Girls get Barbies and boys get Legos, they point out, and it doesn't ease up as those girls who choose to follow their intellects turn into young women who are unwilling to fit into traditional roles.

"That's where it all starts, it's how the kids are raised. I'd like to see a time when it's OK for girls to play with Legos as a child," Boos says. "I think it would be better if it were more acceptable for a girl to be into that stuff and just go out and help her dad work on the car or something like that.

"I feel like a lot of girls could be engineers but they weren't raised in an environment where they could be encouraged," she continues. "I think a big thing would be changing the image of engineering from 'Oh, it's a guy thing,' to realizing that girls can do it, too."

But do they feel that kind of pressure to fit a societal stereotype even now, even in college?

"Oh yeah," says Parlett, as Boos nods deeply. "There's that historical mindset that we are dealing with that goes way back, that somehow women shouldn't be doing this."

"Or that it's somehow unfeminine to do this, to become an engineer," says Parlett.

"In fact, just the other day we had this discussion," Boos says.

"We were talking about just how feminine can we dress and still be taken seriously, not just dismissed as two girls who are just so much into how they look?" says Parlett. "I don't really understand why that perception is there."

Parental guidance

There were influential teachers along the way, but the major forces that made them into major forces are their parents, they agree.

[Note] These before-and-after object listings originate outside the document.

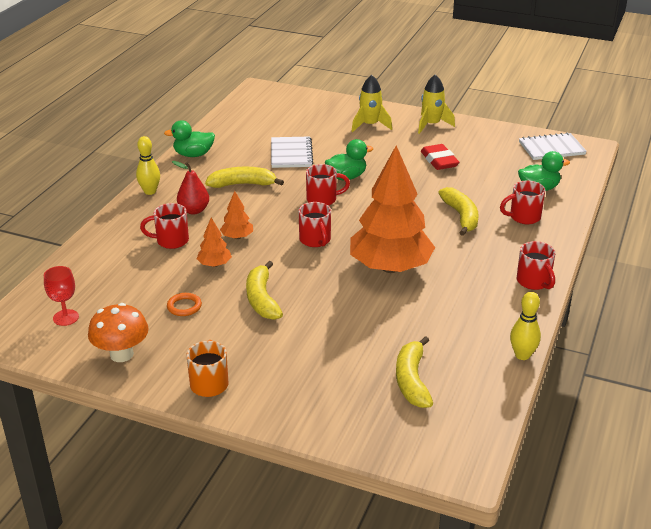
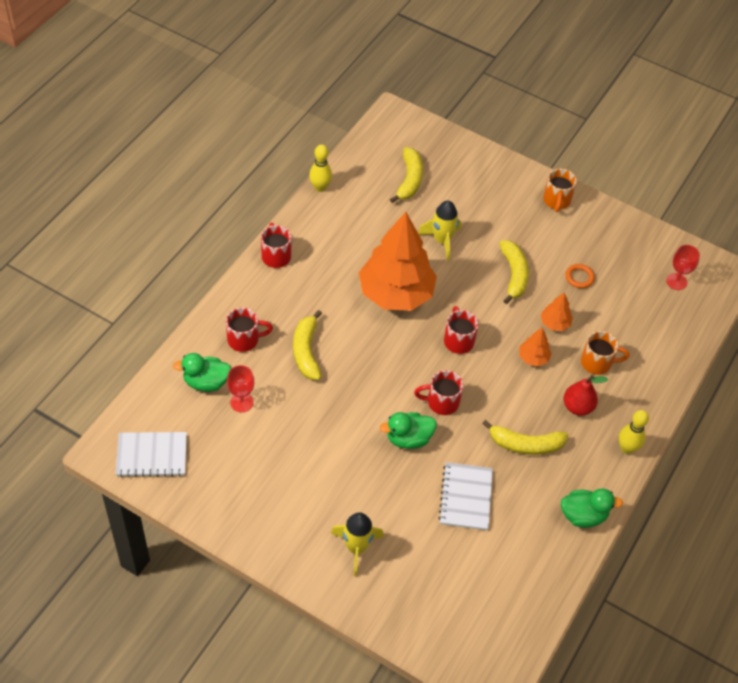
camera: 175 degrees left, 20 degrees up
orange mushroom [88,303,149,362] -> none
red mug [140,203,189,249] -> orange mug [581,331,630,375]
yellow rocket [418,74,455,134] -> yellow rocket moved to [418,201,461,261]
red eraser [421,144,459,170] -> none
none -> red goblet [227,365,254,412]

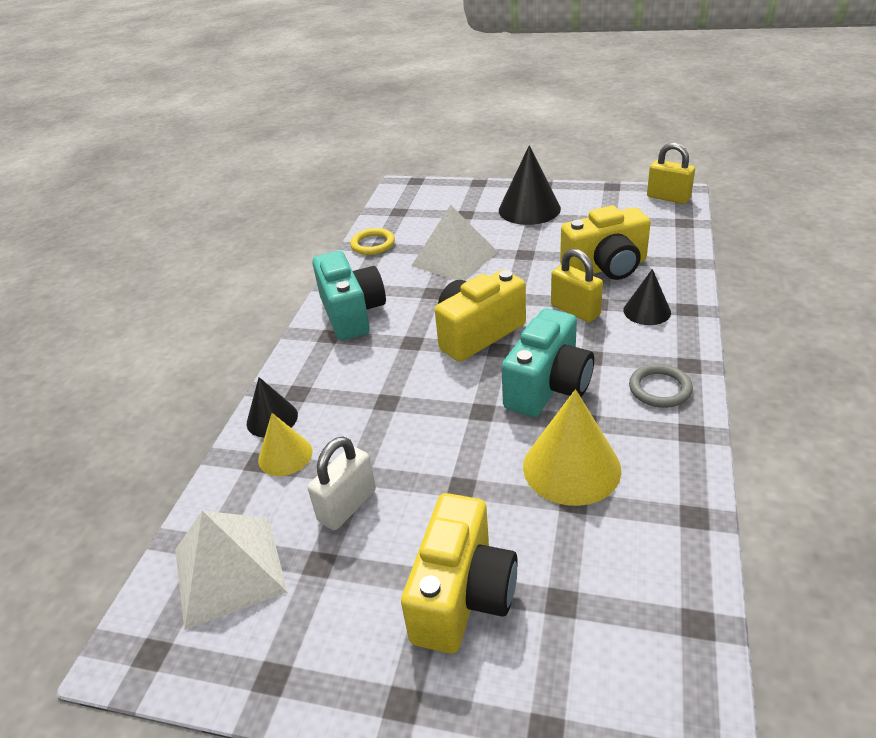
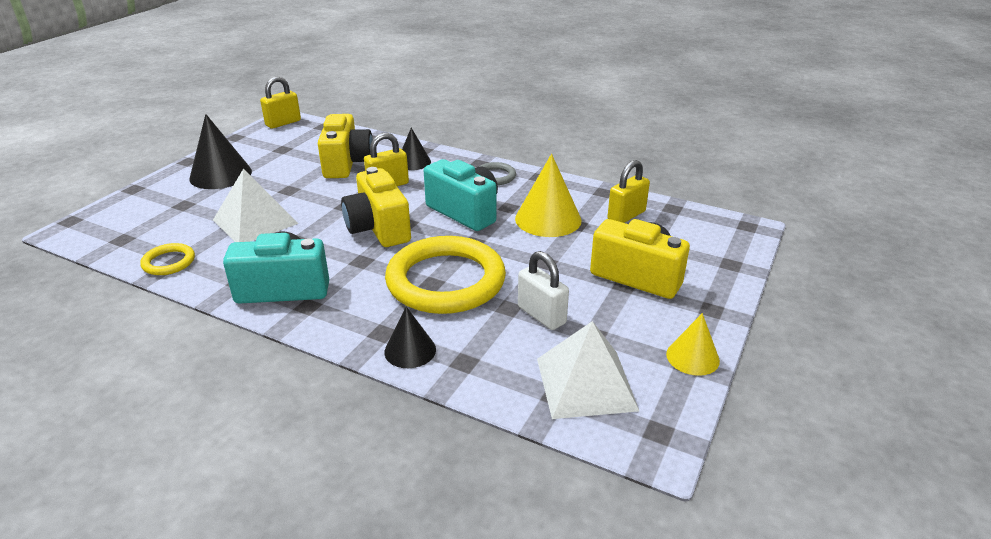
camera: 80 degrees left, 5 degrees down
yellow cone [258,413,312,476] -> yellow cone moved to [666,313,720,376]
none -> yellow ring [385,236,506,314]
none -> yellow padlock [607,160,650,223]

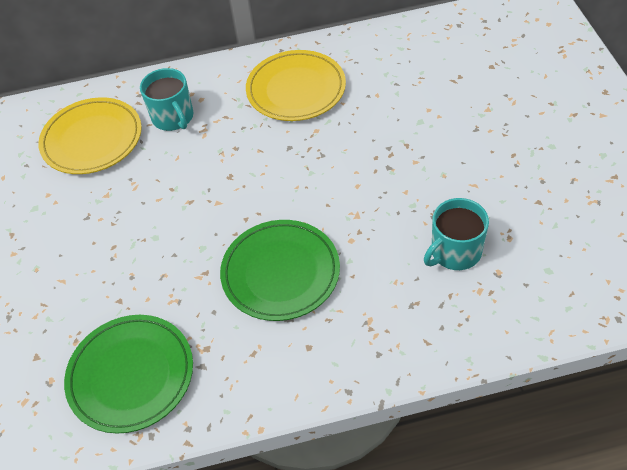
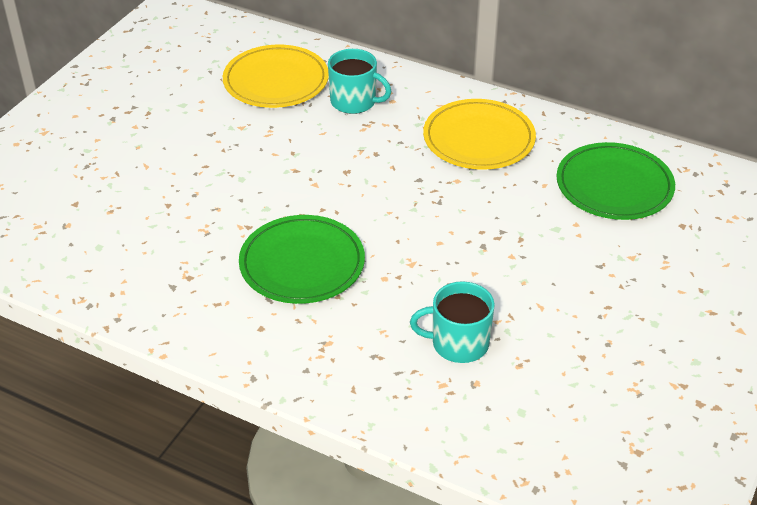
camera: 35 degrees right, 10 degrees down
green plate [64,315,193,434] -> green plate moved to [556,142,675,220]
turquoise mug [140,68,194,131] -> turquoise mug turned 75 degrees counterclockwise [328,49,392,114]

"My dad has a master's in mechanical engineering and a professional license. He goes all over the world for Rain Bird," says Boos of her father, Mark. "About two weeks out of every month he's in another country. I keep getting all these emails about how nice the temperature is on the beach, which is really frustrating when it's about 45 degrees here!"

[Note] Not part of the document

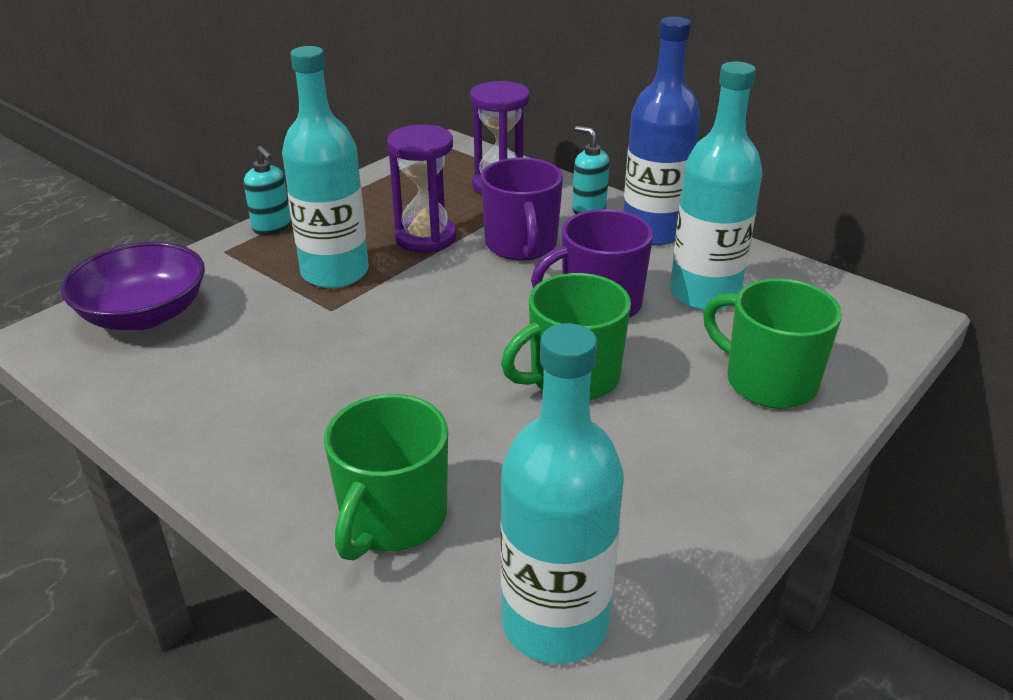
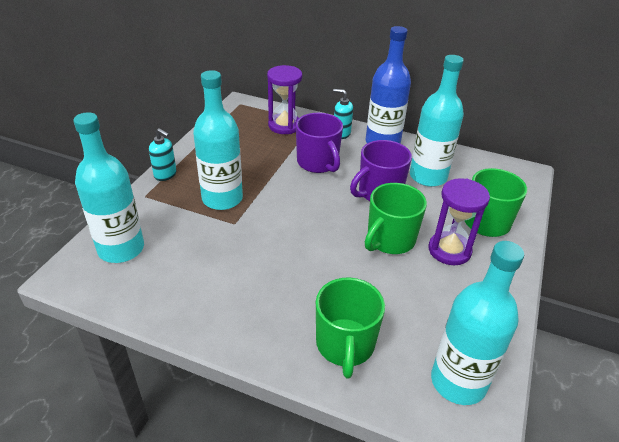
camera: 20 degrees left, 5 degrees up
purple bowl [61,242,205,330] -> turquoise bottle [73,112,144,263]
purple hourglass [387,125,456,253] -> purple hourglass moved to [428,178,490,265]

Boos also has the support of her mother, Debbie, who has a master's degree in music education. Her grandfather was an electrician-plumber, and she grew up helping her parents renovate every house the family lived in. The renovation projects involved her mother, father and sister Rebekah. She pitched in and did her part. "I've been working on construction projects since I was four," she says.

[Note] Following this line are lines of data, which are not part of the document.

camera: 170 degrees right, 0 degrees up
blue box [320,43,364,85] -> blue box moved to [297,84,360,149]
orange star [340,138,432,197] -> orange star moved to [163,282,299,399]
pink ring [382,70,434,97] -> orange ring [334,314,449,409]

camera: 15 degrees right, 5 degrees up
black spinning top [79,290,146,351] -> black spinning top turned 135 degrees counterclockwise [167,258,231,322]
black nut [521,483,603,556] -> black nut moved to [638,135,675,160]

Parlett's parents, Steve and Lynda, consistently encouraged the young girl they saw out in the back yard looking at military planes, supporting their daughter as she blossomed into math and science and rocketry.

"My parents have always been big about education," Parlett says, "so I've got a great support network."

Achievers

Both women are achievement oriented. Together they formed the Propulsion Research Center Student Association, of which Parlett is president and Boos is vice president.

In addition, Boos works for a West Virginia plastic processing company, designing machinery. "I'm basically a consultant for them, on my own time." It fits her desire to do design work for a subcontractor in the future. She's also working toward becoming the first woman at UAH to achieve a blue card that will provide her unlimited access to the 12,000 square feet of manufacturing tooling available to students in the Engineering Design and Prototyping Facility.

Both women feel strongly about mentoring the younger generation. Boos has tutored at Brookhaven Middle School in Decatur, one of Alabama's "failing" schools, in an effort to strike the educational spark in children. Parlett has been involved with UAH's Amateur Radio on the International Space Station (ARISS) outreach to young people and their teachers. She's also part of the Girls in Science and Engineering Day with NASA's University Student Launch Initiative.

"If you have the power to teach and to share and to spread interest in the field," Parlett says, "then you should."

Boos agrees.

"If you're in a situation where you've had people really reach out to you and help you in life," Boos says, "you have an obligation and a responsibility to be there and be that person for someone else."